Data for this task =>
_ _ _

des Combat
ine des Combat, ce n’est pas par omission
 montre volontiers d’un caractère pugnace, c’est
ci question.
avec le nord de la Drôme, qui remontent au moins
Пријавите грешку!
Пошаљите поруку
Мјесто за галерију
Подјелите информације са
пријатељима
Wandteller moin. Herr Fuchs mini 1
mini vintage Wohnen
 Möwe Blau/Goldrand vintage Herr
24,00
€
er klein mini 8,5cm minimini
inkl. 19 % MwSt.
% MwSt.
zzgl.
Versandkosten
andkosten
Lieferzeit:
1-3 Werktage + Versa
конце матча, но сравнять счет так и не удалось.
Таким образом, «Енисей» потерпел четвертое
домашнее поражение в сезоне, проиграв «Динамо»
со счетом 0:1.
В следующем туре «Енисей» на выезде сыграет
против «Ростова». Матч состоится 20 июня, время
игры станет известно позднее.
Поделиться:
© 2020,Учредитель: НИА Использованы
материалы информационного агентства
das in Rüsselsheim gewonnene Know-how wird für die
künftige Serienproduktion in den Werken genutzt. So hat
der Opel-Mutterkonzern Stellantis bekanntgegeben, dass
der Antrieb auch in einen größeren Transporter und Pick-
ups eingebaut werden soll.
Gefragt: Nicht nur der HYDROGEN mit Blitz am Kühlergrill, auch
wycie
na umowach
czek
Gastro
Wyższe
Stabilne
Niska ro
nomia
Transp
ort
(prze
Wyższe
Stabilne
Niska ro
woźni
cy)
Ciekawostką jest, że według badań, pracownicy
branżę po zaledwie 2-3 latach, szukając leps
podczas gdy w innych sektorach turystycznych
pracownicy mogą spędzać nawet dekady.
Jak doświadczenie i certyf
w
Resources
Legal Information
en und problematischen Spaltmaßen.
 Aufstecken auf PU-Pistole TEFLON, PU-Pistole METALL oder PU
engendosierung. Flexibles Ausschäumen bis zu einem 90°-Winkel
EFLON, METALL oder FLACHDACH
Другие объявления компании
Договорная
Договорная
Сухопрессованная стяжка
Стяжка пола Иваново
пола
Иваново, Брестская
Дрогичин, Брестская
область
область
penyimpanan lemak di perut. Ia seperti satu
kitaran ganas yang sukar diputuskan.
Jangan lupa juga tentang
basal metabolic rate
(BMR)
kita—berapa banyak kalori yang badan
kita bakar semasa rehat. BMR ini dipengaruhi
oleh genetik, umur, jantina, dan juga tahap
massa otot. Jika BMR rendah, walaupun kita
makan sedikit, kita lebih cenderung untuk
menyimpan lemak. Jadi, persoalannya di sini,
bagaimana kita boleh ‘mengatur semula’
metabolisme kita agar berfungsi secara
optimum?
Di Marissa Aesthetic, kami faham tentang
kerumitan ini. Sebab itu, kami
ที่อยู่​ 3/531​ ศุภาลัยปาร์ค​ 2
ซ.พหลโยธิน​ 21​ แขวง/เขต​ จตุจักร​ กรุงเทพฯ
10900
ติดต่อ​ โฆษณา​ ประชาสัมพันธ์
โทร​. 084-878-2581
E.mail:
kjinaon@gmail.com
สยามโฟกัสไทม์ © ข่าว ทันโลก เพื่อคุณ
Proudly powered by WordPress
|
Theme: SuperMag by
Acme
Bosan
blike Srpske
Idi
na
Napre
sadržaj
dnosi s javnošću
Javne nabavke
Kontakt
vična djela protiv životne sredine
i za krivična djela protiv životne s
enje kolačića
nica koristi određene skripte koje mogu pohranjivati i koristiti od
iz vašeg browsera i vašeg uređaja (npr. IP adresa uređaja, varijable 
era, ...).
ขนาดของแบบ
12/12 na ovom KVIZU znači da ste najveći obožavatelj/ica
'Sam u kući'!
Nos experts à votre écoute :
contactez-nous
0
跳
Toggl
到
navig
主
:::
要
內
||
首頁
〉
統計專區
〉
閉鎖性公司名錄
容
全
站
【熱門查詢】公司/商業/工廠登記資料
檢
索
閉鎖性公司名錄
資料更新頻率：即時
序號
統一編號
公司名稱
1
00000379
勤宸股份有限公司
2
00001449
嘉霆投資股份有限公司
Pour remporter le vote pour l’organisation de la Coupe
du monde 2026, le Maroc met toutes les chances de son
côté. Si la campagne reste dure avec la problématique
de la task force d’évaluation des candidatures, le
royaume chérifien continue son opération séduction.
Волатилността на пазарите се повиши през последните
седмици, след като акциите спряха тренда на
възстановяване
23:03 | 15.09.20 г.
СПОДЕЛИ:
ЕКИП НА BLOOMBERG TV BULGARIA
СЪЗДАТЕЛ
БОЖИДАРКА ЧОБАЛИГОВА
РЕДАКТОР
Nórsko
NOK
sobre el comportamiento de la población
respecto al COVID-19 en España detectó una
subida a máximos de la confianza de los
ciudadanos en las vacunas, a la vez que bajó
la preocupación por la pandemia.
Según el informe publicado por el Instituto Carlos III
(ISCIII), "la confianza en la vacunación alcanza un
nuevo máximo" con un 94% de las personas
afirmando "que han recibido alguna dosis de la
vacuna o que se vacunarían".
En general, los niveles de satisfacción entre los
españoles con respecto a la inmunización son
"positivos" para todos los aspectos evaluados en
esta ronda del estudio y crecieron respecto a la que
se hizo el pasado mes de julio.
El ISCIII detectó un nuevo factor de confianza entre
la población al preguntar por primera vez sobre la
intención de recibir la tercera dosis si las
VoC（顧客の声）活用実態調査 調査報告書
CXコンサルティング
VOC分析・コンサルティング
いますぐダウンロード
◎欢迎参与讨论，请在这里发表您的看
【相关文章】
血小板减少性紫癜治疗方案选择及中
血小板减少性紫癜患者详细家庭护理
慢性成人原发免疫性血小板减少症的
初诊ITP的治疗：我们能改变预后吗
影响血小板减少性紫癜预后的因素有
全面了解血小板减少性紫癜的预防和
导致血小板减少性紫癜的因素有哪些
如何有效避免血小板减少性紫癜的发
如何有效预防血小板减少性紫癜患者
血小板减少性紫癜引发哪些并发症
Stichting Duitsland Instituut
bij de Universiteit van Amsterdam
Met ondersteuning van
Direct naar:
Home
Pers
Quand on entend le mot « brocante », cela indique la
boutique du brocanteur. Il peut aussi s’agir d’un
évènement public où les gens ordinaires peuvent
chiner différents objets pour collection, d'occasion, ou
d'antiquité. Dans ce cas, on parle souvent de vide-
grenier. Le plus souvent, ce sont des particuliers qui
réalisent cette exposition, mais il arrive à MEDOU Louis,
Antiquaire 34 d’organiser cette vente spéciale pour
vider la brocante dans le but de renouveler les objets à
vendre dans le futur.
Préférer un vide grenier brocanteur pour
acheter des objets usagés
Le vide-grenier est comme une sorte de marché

_ _ _

Each line above that contains the word "mini" must be copied.

Result of the exercise =>
Wandteller moin. Herr Fuchs mini 1
mini vintage Wohnen
er klein mini 8,5cm minimini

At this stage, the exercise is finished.